0% interest credit cards are a good option when your home improvement projects are smaller – up to $ 10,000 – and you plan to pay off the loan quickly. If your renovations are big, like adding a garage or renovating your basement, home equity loans make more tax sense. Keep in mind that 0% credit card interest is often for a limited time, so you’ll want to pay off your loan before the promotional period ends.

Visit an online marketplace like Credible to view many zero percent credit card options in one place.


Home improvement loans

A secured home improvement loan, which is basically a home equity loan or a second mortgage, uses your home as collateral. You can often get a larger loan amount at a fixed, long-term interest rate. These loans are also generally tax deductible. However, since your home is being used as collateral, if you don’t pay off your loan, your lender can foreclose on your home.

There are also unsecured home improvement loans that do not use any collateral. The interest rates tend to be higher and the loan amounts smaller due to the risk to the lender. Unlike a secured loan, interest on unsecured loans is not tax deductible.

Home equity loans and HELOC

When you apply for a home equity loan, you are borrowing a portion (usually 80-90% at most) of the value of your home. If you don’t have enough equity in your home, a home equity loan is not an option. Although interest rates tend to be lower than for personal loans, loan terms are repaid over a longer period, often one to 15 years. So, over the life of your loan, you risk paying more interest than with a shorter-term personal loan with higher interest. The amount you qualify for depends on the home’s age, condition, location, and other factors.


HELOCs can be used at any time, much like a credit card, and are paid off over an extended period, typically up to 10 years. During this time, you can use all or part of the borrowed funds. Like a home equity loan, the amount you get comes from the equity in your home. Since you only make interest payments during the drawdown period and pay back the principal later, HELOCs can be a good option if you plan to sell in the foreseeable future. HELOCs have variable rates that can go up or down, but they give you flexibility when you are unsure of the total cost of the renovation or renovation.
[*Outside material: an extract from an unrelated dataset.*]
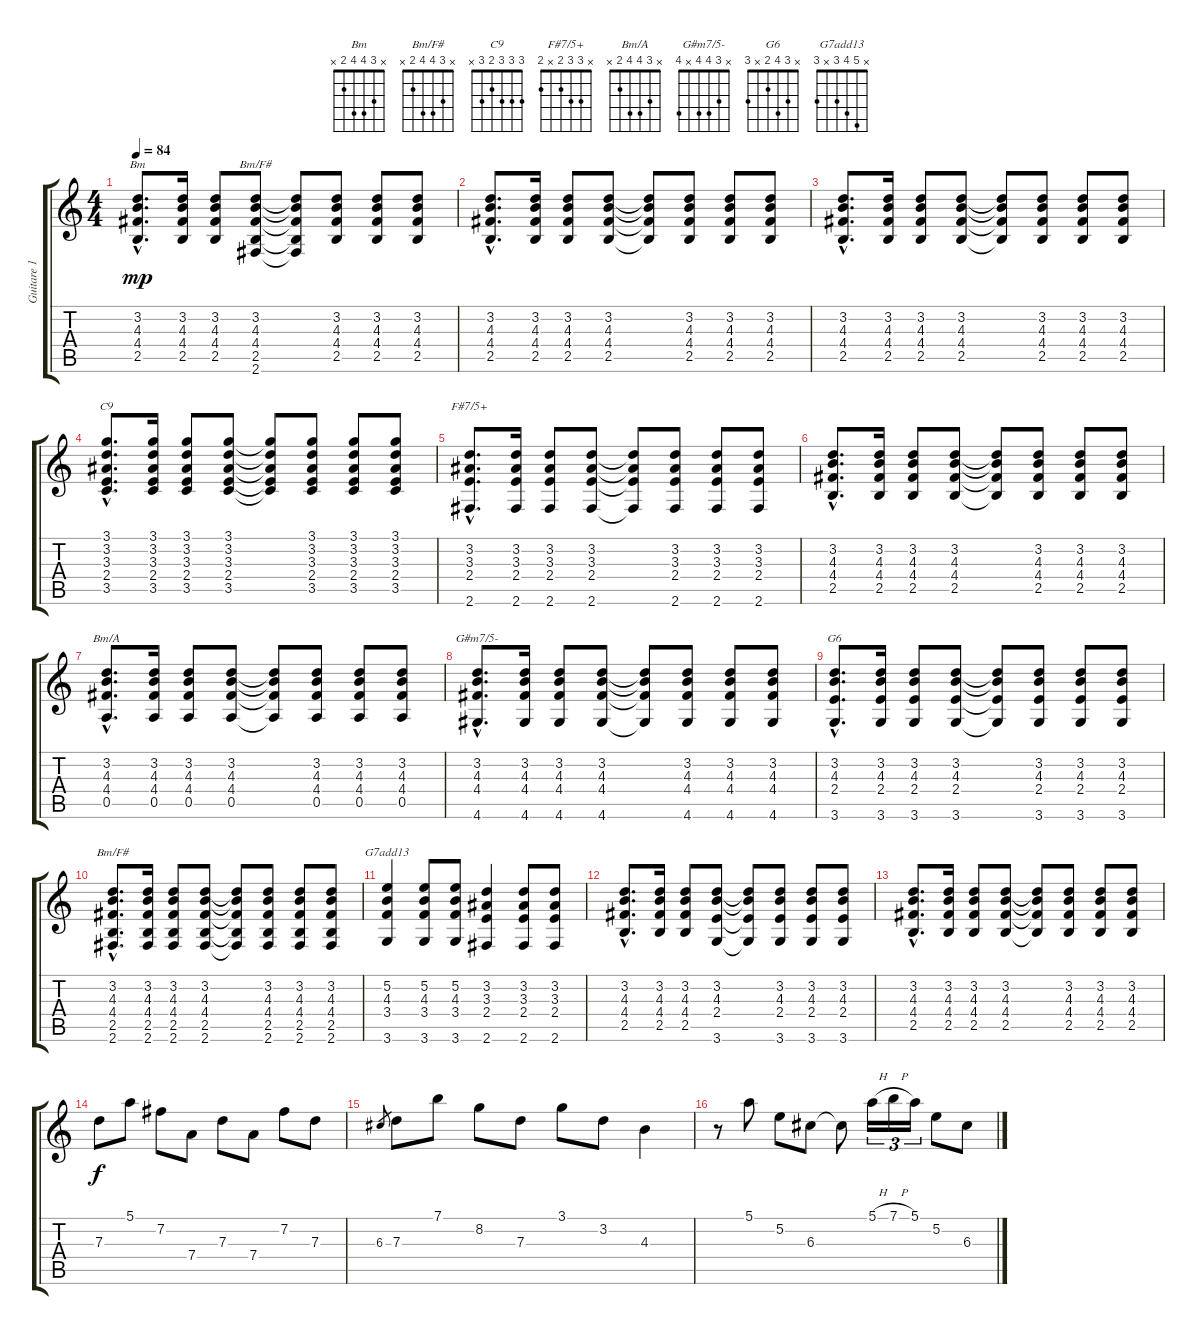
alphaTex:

Home equity loans and HELOCs are secured against the equity in your home and can be good options for expensive projects. But if you default on your payments, your lender can foreclose.

When your home’s roof needs replacing, visit an online marketplace like Credible for all of your loan options.

And, when you’re ready to turn your home into the home of your dreams, but don’t know how to navigate the process during the coronavirus pandemic, assess your personal financial situation, then turn to Credible for the best loans. staff for 2020.